When I heard this my skeptical antennas went up!
Jill explained that “meal” means a small amount of carbohydrate, fat and protein. She later sent me something written by Mark MacDonald, the creator of Venice Nutrition which made a lot of sense to me.
According to Mark,
To increase your metabolism, keep your energy high and blood sugar levels stable, you should aim to eat every 3 to 4 hours until you go to sleep at night. That said, your first meal should be one hour within waking and your last meal of the day should be eaten one hour or so within going to sleep.
If you eat dinner around 6 to 7 pm, and bed time is not until 10 or 11 pm, then we would recommend to eat again before going to sleep. The goal is to fuel your body to keep your metabolism high.
That said, if you are not hungry for the last meal before bed, please do not eat a full meal.
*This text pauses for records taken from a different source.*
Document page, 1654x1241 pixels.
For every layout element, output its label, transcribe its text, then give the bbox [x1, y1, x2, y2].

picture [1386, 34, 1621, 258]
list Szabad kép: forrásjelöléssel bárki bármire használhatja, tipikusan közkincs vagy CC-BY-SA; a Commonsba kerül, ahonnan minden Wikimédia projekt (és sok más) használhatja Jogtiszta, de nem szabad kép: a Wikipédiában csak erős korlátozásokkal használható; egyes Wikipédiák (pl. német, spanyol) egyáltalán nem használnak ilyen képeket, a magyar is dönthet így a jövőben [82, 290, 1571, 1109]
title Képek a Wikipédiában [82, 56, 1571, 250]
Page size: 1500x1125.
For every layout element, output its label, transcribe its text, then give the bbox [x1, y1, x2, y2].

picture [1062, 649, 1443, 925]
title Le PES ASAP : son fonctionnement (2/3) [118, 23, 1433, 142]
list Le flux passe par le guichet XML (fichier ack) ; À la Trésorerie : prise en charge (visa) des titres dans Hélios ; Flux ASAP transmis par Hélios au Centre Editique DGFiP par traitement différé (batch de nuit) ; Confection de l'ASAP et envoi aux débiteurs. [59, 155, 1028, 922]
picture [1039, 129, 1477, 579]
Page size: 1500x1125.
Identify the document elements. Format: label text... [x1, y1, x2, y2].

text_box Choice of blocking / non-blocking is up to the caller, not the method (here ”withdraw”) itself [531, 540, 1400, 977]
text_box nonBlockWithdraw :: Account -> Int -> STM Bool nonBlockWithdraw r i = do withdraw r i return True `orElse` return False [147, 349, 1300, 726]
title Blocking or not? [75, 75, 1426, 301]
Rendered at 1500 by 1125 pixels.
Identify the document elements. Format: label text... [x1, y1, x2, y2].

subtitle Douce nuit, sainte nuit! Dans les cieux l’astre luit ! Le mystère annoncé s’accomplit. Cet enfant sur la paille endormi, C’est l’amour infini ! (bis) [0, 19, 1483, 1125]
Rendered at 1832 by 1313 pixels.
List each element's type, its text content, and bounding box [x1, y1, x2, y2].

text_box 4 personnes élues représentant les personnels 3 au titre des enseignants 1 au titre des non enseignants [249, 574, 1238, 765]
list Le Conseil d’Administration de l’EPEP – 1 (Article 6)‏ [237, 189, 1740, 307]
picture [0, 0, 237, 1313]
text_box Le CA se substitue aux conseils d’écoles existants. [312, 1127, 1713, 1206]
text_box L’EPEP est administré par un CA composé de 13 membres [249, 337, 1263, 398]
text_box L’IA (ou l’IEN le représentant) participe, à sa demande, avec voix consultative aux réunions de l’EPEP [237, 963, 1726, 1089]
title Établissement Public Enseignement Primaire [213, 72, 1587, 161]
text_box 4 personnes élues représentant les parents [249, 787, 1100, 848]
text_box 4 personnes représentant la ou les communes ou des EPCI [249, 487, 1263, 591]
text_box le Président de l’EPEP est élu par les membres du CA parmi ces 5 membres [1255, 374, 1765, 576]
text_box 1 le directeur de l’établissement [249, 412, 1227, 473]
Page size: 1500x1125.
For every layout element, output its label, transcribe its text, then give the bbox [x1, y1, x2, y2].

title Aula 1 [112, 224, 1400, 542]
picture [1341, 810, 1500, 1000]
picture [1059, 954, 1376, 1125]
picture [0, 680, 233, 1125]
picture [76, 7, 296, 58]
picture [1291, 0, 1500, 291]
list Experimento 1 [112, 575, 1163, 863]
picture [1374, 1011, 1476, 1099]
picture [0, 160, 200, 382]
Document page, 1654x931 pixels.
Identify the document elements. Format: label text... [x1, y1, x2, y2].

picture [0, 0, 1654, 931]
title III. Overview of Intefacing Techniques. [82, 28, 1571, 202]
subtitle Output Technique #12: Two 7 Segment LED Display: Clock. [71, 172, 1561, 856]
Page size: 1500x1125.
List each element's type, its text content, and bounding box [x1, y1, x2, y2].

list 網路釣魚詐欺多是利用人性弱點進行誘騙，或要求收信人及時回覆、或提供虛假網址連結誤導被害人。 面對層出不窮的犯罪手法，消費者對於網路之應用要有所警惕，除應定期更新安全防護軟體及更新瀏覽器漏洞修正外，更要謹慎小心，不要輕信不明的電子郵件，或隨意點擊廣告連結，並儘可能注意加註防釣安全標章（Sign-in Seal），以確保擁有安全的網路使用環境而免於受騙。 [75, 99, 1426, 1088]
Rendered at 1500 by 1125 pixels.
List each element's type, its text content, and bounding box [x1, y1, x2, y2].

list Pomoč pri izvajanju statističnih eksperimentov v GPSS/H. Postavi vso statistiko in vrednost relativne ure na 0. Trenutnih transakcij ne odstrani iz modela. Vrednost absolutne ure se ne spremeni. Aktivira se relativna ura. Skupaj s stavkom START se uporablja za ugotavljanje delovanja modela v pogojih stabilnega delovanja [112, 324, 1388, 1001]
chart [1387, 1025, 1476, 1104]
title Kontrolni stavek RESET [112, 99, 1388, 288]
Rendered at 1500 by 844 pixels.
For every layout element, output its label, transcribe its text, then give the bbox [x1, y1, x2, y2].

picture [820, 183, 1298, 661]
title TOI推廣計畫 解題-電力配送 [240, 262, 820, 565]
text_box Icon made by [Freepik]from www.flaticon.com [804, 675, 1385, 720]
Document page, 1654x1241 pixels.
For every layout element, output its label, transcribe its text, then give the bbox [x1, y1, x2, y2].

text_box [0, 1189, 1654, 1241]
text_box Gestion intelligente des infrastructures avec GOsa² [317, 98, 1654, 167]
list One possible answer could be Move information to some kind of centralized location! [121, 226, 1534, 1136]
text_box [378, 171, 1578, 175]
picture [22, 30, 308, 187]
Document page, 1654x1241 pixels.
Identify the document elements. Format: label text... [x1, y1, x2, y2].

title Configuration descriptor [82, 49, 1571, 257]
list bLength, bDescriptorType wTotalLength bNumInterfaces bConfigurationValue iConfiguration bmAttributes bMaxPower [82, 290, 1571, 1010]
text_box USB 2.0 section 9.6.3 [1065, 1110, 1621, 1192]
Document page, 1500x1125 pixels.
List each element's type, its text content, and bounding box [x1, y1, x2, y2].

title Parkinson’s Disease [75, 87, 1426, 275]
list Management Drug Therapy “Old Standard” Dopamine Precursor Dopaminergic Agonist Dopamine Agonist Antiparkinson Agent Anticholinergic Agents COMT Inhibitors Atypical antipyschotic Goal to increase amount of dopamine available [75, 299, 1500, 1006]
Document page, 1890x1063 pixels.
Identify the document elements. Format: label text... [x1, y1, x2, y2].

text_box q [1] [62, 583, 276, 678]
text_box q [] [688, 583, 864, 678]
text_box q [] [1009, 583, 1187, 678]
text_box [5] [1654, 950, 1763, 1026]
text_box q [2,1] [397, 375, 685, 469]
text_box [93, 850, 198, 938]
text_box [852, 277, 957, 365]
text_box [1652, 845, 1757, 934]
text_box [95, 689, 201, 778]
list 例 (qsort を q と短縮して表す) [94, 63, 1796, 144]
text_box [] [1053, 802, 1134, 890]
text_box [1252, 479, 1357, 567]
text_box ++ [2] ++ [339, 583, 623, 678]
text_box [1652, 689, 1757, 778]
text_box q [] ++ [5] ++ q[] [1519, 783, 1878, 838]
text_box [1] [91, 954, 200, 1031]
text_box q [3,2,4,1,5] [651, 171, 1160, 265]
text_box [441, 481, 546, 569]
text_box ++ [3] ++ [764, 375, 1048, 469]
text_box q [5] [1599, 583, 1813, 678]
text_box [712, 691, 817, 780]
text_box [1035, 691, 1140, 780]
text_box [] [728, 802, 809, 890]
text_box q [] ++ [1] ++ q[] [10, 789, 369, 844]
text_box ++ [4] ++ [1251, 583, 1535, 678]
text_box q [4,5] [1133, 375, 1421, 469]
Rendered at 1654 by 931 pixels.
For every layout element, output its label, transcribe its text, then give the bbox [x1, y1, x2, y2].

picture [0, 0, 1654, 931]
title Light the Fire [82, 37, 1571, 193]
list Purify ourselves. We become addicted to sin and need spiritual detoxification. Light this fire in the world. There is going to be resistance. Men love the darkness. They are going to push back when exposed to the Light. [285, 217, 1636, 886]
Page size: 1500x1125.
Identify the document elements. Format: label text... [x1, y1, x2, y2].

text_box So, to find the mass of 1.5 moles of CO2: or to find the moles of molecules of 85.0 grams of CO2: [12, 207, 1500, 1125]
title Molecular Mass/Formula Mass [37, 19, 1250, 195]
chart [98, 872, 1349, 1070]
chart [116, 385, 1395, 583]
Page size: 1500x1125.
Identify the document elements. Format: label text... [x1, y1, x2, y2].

You should aim to eat a small amount of protein, carbohydrate and fat. An easy solution is to chose any meal in your plan and cut it in ½ or in 1/3 if not hungry enough for a full meal. Please listen to your body, and eat accordingly.
Many of our clients will have a few bites of a protein bar, or a “mini” Protein Smoothie (all ingredients in the smoothie cut in ½ or 1/3 depending on your hunger levels) before bed. Another fast option would be to eat a few bites of cottage cheese, fruit and nuts, or even a few bites left over from your dinner meal.
If dinner is not until 7 or 8 pm and you go to bed one to two hours within dinner, it is not necessary to eat again before going to sleep.
My current “late night” favorite is to have some Chobani Yogurt. It contains a great balance of protein,carb and fat. I eat about half the carton, which amounts to less than 100 calories.